Les Cris de Paris ont fait revivre l’Italie des XVII et XVIIIèmes siècles à Ambronay
L’ensemble dirigé par Geoffroy Jourdain a su faire revivre un moment-clé entre musique spirituelle de la Renaissance et baroque. À l’abbatiale d’Ambronay, les choeurs ont résonné des Crucifixus polyphoniques et de nombreux autres morceaux chantés lors des célébrations de l’époque.
Le programme intitulé “Passions vénitiennes” a notamment permis de réentendre Monteverdi, l’un des pères du baroque italien comme jamais. Terminant un line-up baroque de grande tenue, le compositeur italien a bénéficié d’une interprétation remarquable de son Beatus vir (“Louez l’Éternel!”). Plusieurs des pièces jouées ce soir-là étaient d’ailleurs, comme celle-ci, tirées du Selva Morale e spirituale, recueil d’œuvres baroques sacrées composé par Monteverdi. Grand connaisseur du répertoire de ce dernier comme nous avions pu l’entendre avec son Orfeo à l’Opéra de Paris, le chef d’orchestre Goeffroy Jourdain dirigeait l’ensemble avec son dynamisme habituel.
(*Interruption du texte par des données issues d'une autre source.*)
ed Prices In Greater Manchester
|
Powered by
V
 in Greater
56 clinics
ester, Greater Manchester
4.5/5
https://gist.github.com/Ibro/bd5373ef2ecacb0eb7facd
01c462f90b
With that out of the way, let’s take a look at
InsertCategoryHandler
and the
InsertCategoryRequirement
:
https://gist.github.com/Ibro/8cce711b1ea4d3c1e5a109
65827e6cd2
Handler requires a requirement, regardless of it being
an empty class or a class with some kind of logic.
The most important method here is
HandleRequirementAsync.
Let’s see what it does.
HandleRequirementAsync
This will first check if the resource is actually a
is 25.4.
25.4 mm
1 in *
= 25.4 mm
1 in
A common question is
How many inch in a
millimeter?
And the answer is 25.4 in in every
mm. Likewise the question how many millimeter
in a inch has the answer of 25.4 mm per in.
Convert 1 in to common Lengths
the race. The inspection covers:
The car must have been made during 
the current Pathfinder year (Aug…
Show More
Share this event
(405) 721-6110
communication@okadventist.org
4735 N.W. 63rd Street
Les morceaux choisis donnaient un aperçu de la musique sacrée vénitienne des XVIIe et XVIIIe siècles, –en somme un condensé d’une époque charnière. En effet, c’est à ce moment-là que la musique jouée dans les églises acquiert une véritable théâtralité. Le langage musical reste certes rigoureux, soumis au règles du chant polyphonique, hérité de l’ars perfecta de maîtres comme Palestrina. Cependant il évolue vers des ornements et une sensibilité nouvelle sous l’influence de l’opéra, qui vient de naître en terre italienne précisément. L’émotion, l’illusion théâtrale et la virtuosité s’invitent au cœur du sacré. Les auditeurs en eurent un très bel exemple avec la soprano Michiko Takahashi interprétant Hor ch’è tempo di dormire (“Maintenant qu’il est l’heure de dormir”) de Tarquinio Merula. Elle sût rendre la grâce et l’émotion, intime et profonde, de ce chant exprimant la douleur de la Vierge devant la mort de son fils, le Christ, évoqué avec tendresse comme un jeune enfant s’endormant.
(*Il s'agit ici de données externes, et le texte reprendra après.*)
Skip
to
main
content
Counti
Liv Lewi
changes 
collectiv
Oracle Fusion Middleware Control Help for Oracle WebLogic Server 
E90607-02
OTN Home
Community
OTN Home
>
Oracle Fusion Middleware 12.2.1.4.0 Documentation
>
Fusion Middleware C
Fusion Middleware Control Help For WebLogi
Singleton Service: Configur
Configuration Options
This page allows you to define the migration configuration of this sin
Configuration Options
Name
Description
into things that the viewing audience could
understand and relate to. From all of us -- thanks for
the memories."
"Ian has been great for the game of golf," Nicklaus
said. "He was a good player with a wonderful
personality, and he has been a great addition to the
La musique instrumentale est par ailleurs en train de prendre une grande place à cette époque. Accompagnant les voix avec le caractère propre de leur instrument, les musiciens soutiennent le chant, lui conférant une ampleur peut-être encore jamais atteinte dans l’histoire de la musique sacrée. C’est ce moment charnière qui a été merveilleusement rendu lors de ce concert par les musiciens de la formation des Cris de Paris. Le théorbe donnait une coloration unique à l’ensemble, notamment lorsqu’il marquait le tempo grave et répétitif de Hor ch’è tempo di dormire. Les violes de gambe, les violoncelles ainsi que la contrebasse étaient remarquablement mis en valeur dans les différents morceaux. Les instruments à vent semblaient littéralement donner un souffle divin aux pièces…pour reprendre le fil rouge de cette édition d’Ambronay, “Vibrations : souffle”. Les pièces jouées sur instruments d’époque ressortissaient principalement du répertoire liturgique bien que quelques pièces profanes y faisaient néanmoins écho, comme ce Hor che’l ciel e la terra (“Maintenant que le ciel, la terre”) -toujours de Claudio Monteverdi- inspiré de Pétrarque. Les auditeurs y trouvèrent une continuité surprenante : les deux registres, sacré et profane, relevant d’une même sensibilité, qui marquât visiblement l’époque. Le répertoire choisi ce soir-là en traduisait l’âme, entre expression des sentiments intimes et louange du divin exprimée par la communauté.